Hamisi Saidi Kizondo v Hassan Saidi Dele & another [1992] KEHC 193 (KLR) | Transfer Of Suit | Esheria

Hamisi Saidi Kizondo v Hassan Saidi Dele & another [1992] KEHC 193 (KLR)

Full Case Text

REPUBLIC OF KENYA

IN THE HIGH COURT OF KENYA AT MOMBASA

MISCELLANEOUS CIVIL APPLICATION NO 42 OF 1992

HAMISI SAIDI KIZONDO .................................APPLICANT

VERSUS

HASSAN SAIDI DELE ................................RESPONDENT

MAJOR HENRY MWALUGHA..................RESPONDENT

RULING

This application by way of a summons in chambers is brought to this Court under section 18 of the Civil Procedure Act. It seeks an order that

“this Honourable Court be pleased to transfer Kwale RMCC No 29 of 1991 from the Kwale Resident Magistrate to Mombasa”.

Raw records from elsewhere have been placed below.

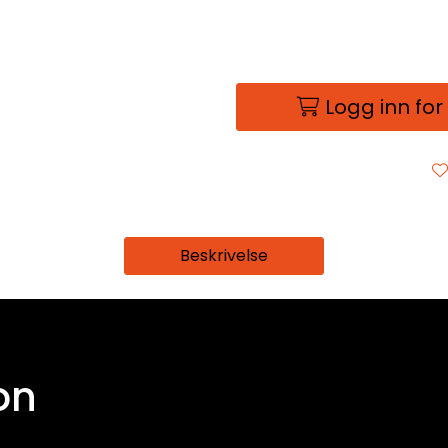
Logg inn for
Beskrivelse
on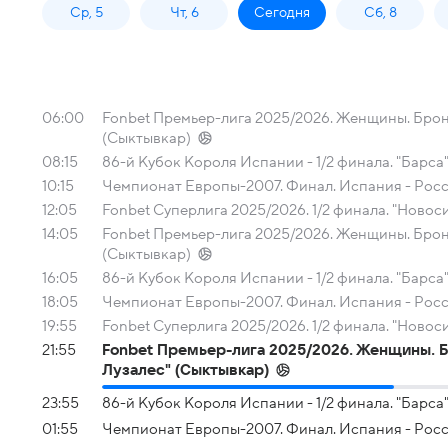
Ср, 5
Чт, 6
Сегодня
Сб, 8
06:00
Fonbet Премьер-лига 2025/2026. Женщины. Бронз
(Сыктывкар)
08:15
86-й Кубок Короля Испании - 1/2 финала. "Барса"
10:15
Чемпионат Европы-2007. Финал. Испания - Рос
12:05
Fonbet Суперлига 2025/2026. 1/2 финала. "Новос
14:05
Fonbet Премьер-лига 2025/2026. Женщины. Бронз
(Сыктывкар)
16:05
86-й Кубок Короля Испании - 1/2 финала. "Барса"
18:05
Чемпионат Европы-2007. Финал. Испания - Рос
19:55
Fonbet Суперлига 2025/2026. 1/2 финала. "Новос
21:55
Fonbet Премьер-лига 2025/2026. Женщины. Бр
Лузалес" (Сыктывкар)
23:55
86-й Кубок Короля Испании - 1/2 финала. "Барса"
01:55
Чемпионат Европы-2007. Финал. Испания - Рос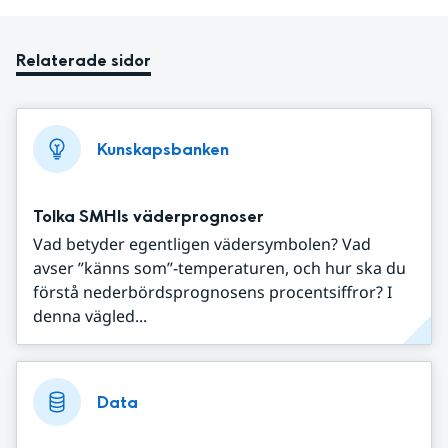
Relaterade sidor
Kunskapsbanken
Tolka SMHIs väderprognoser
Vad betyder egentligen vädersymbolen? Vad
avser ”känns som”-temperaturen, och hur ska du
förstå nederbördsprognosens procentsiffror? I
denna vägled...
Data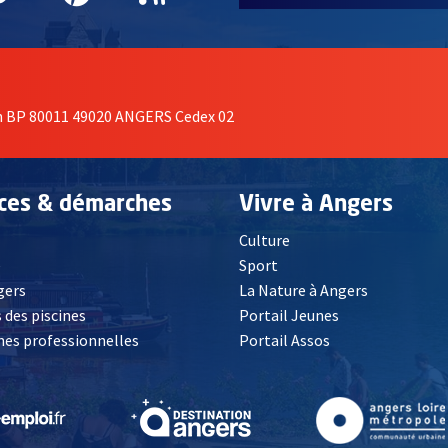
on BP 80011 49020 ANGERS Cedex 02
ices & démarches
Vivre à Angers
Culture
é
Sport
, Ouvre une nouvelle fenêtre
gers
La Nature à Angers
 des piscines
Portail Jeunes
es professionnelles
Portail Assos
lle fenêtre
, Ouvre une nouvelle fenêtre
, Ouvre une nouvelle fenêtre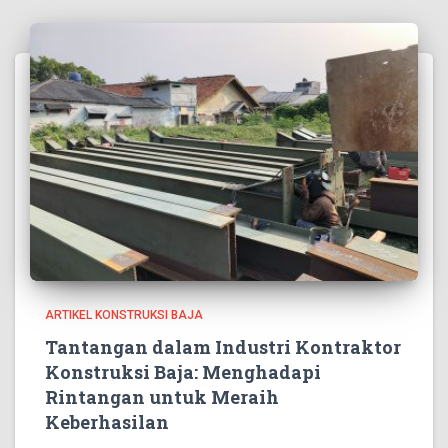
ARTIKEL KONSTRUKSI BAJA
Tantangan dalam Industri Kontraktor
Konstruksi Baja: Menghadapi
Rintangan untuk Meraih
Keberhasilan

The suit in the Court of the Resident Magistrate was instituted by two people namely Hassan Saidi Dele and Major Henry Mwalugha who are the respondents to this application. They oppose the application for transfer. The applicant herein, Hamisi Saidi Kizondo, is the defendant in the action before the magistrate. I think the applicant was wrong to bring this application to Court by way of a summons in chambers. Section 18 of the Civil Procedure Act under which the application is brought does not provide for the manner in which applications are to be made. I am not aware of any other provisions in the Civil Procedure Rules which deal with the manner of bringing an application for transfer to the Court. That left the applicant only with order 50 rule 1 which provides:-

“All applications to the Court, save where otherwise expressly provided for under these Rules, shall be by motion and shall be heard in open Court”.

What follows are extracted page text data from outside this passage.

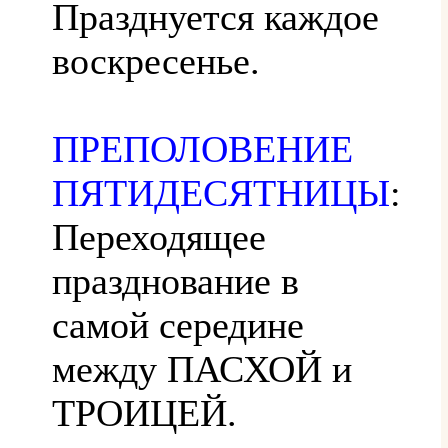
Празднуется каждое
воскресенье.
ПРЕПОЛОВЕНИЕ
ПЯТИДЕСЯТНИЦЫ
:
Переходящее
празднование в
самой середине
между ПАСХОЙ и
ТРОИЦЕЙ.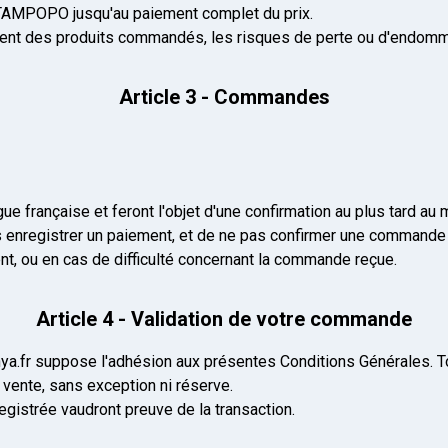
 TAMPOPO jusqu'au paiement complet du prix.
ent des produits commandés, les risques de perte ou d'endomm
Article 3 - Commandes
ue française et feront l'objet d'une confirmation au plus tard a
nregistrer un paiement, et de ne pas confirmer une commande p
t, ou en cas de difficulté concernant la commande reçue.
Article 4 - Validation de votre commande
nya.fr suppose l'adhésion aux présentes Conditions Générales. 
 vente, sans exception ni réserve.
gistrée vaudront preuve de la transaction.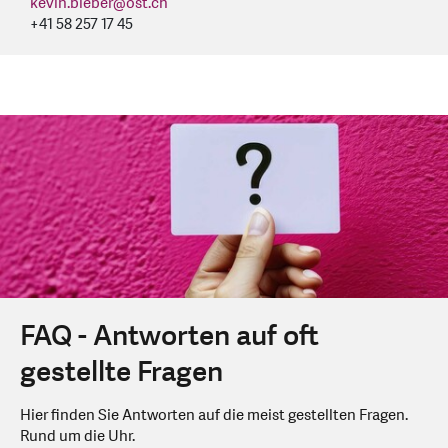
kevin.bieber
@
ost.ch
+41 58 257 17 45
FAQ - Antworten auf oft
gestellte Fragen
Hier finden Sie Antworten auf die meist gestellten Fragen.
Rund um die Uhr.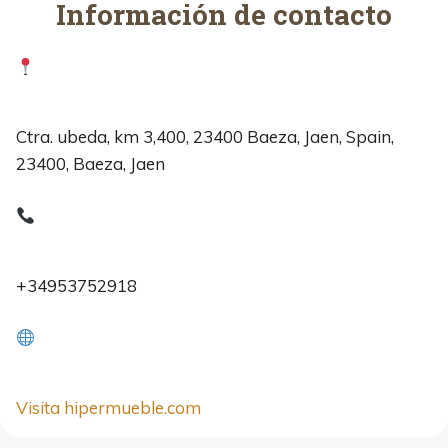
Información de contacto
Ctra. ubeda, km 3,400, 23400 Baeza, Jaen, Spain,
23400, Baeza, Jaen
+34953752918
Visita hipermueble.com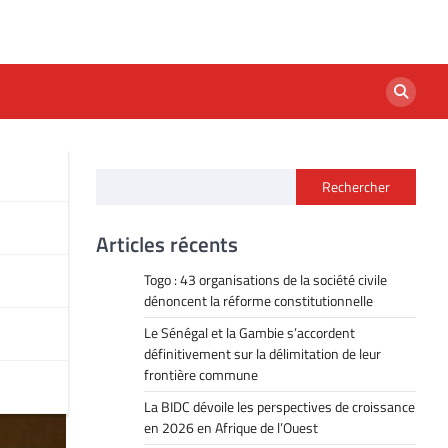
Rechercher
Articles récents
Togo : 43 organisations de la société civile
dénoncent la réforme constitutionnelle
Le Sénégal et la Gambie s’accordent
définitivement sur la délimitation de leur
frontière commune
La BIDC dévoile les perspectives de croissance
en 2026 en Afrique de l’Ouest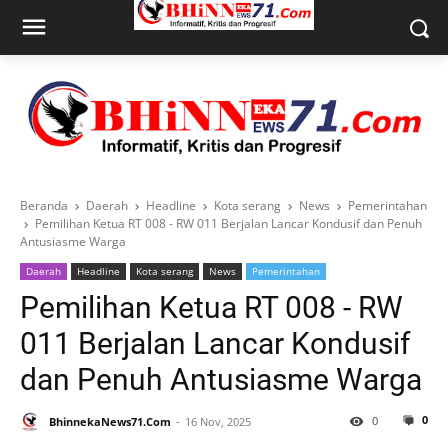
Beranda
Daerah
Headline
Kota serang
News
Pemerintahan
Pemilihan Ketua RT 008 - RW 011 Berjalan Lancar Kondusif dan Penuh
Antusiasme Warga
Daerah
Headline
Kota serang
News
Pemerintahan
Pemilihan Ketua RT 008 - RW
011 Berjalan Lancar Kondusif
dan Penuh Antusiasme Warga
0
0
BhinnekaNews71.Com
16 Nov, 2025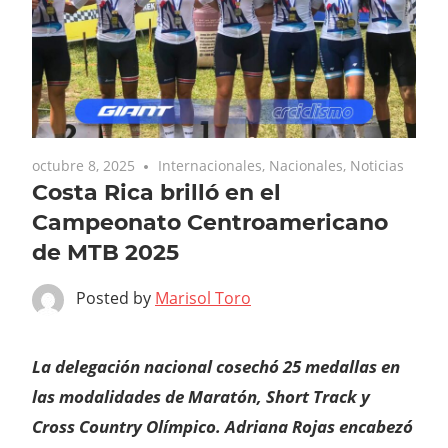
octubre 8, 2025
Internacionales
,
Nacionales
,
Noticias
Costa Rica brilló en el
Campeonato Centroamericano
de MTB 2025
Posted by
Marisol Toro
La delegación nacional cosechó 25 medallas en
las modalidades de Maratón, Short Track y
Cross Country Olímpico. Adriana Rojas encabezó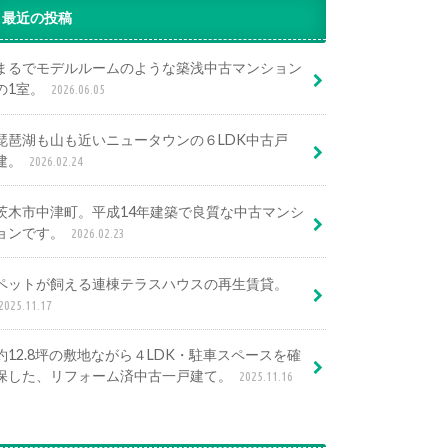
最近の投稿
まるでモデルルームのような築浅中古マンション
の1室。
2026.06.05
琵琶湖も山も近いニュータウンの６LDK中古戸
建。
2026.02.24
茨木市中津町。平成14年建築で良質な中古マンシ
ョンです。
2026.02.23
ペットが飼える連棟テラスハウスの再生賃貸。
2025.11.17
約12.8坪の敷地ながら４LDK・駐車スペースを確
保した、リフォーム済中古一戸建て。
2025.11.16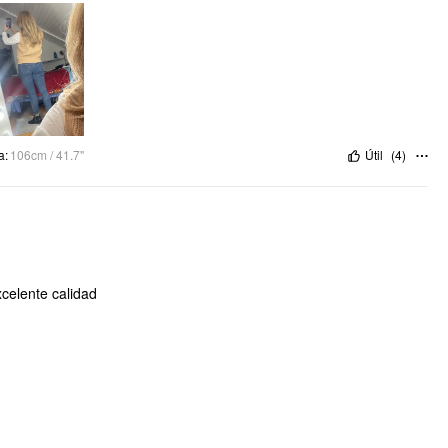
a
:
106cm / 41.7"
Útil
(
4
)
celente calidad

This application should have been brought by way of notice of motion and not by a summons in chambers. The application was however not objected to on this score and I shall deal with it as though it was properly brought to Court.

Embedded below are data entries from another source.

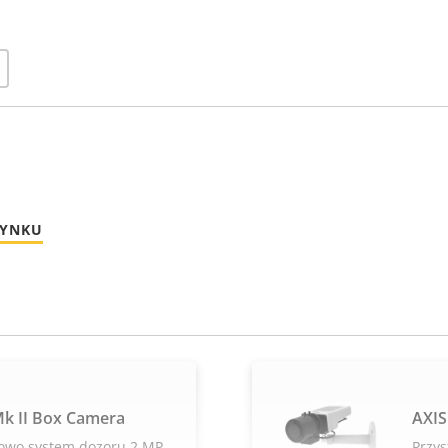
RYNKU
k II Box Camera
AXIS
owo system dozoru 2 MP
Przy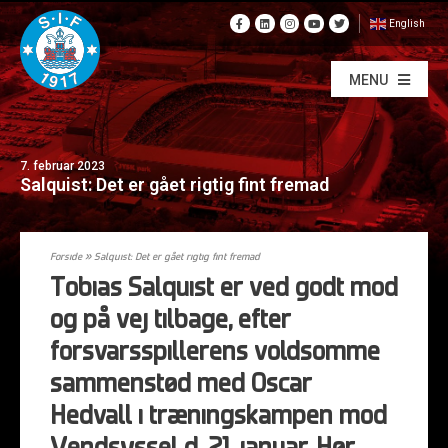
English
MENU
7. februar 2023
Salquist: Det er gået rigtig fint fremad
Forside
»
Salquist: Det er gået rigtig fint fremad
Tobias Salquist er ved godt mod
og på vej tilbage, efter
forsvarsspillerens voldsomme
sammenstød med Oscar
Hedvall i træningskampen mod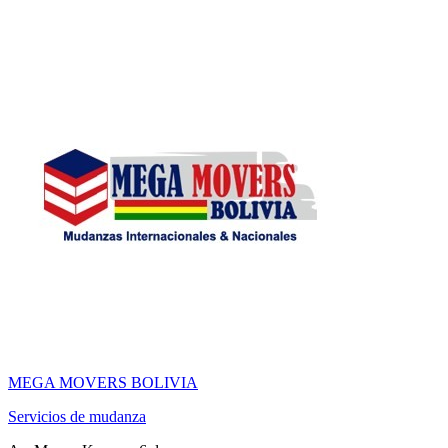
MEGA MOVERS BOLIVIA
Servicios de mudanza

As I have said, it is the respondents who sued the applicant in the Magistrate’s Court. There is no allegation that the respondents’ suit was wrongly filed in the Magistrate’s Court; in other words, it is not alleged that the magistrate has no jurisdiction to try the respondents’ case. The applicant had to file a defence to the action in the Magistrate’s Court and in his defence he raised a counterclaim. Under order VIII rule 2 the applicant was entitled to file his defence and to raise the counterclaim in the same defence. It would have been cumbersome for the applicant, to simply file his defence in the Magistrate’s Court and then file a separate suit in the High Court dealing with the matters raised in the counterclaim. It is agreed that the matters raised in the counterclaim are outside the jurisdiction of the Resident Magistrate at Kwale and it is on that basis that Mr Omwitsa for the respondents opposed the application, arguing that the counterclaim was “filed” in a Court without jurisdiction and accordingly this Court has no jurisdiction to transfer it. Mr Omwitsa relied on the Uganda High Court case of Kagenyi v Musiramo and another[1968] EA 43, where the then Chief Justice of Uganda Sir Udo Udoma held that

“ an order for the transfer of a suit from one Court to another cannot be made unless the suit has been in the first instance brought to a Court which has jurisdiction to try it” - see “Holding” No 2 at pg 43.

The decision in the Ugandan case is not binding on me but even if it is right, it cannot apply in the circumstances of this case. In the Ugandan case, it was the plaintiff who, knowing well that the magistrate had no jurisdiction, instituted the suit in the Magistrate’s Court. In the present case, the applicant did not institute any suit in the Magistrate’s Court at Kwale. He had to file his defence to the claim made against him in the Kwale Court and as I have pointed out he was entitled to raise a counterclaim in the defence. He did exactly that and it is the claim made in the counterclaim itself that is outside the jurisdiction of the magistrate. In these circumstances I am satisfied the applicant is entitled to a transfer as prayed. Accordingly I grant this application in terms of the prayer contained in paragraph one of the summons dated the 21st February, 1992 and filed in Court on the 10th March 1992. The costs of the application shall be costs in the transferred case. These shall be my orders.

Dated and delivered at Mombasa this 22nd day of April , 1992.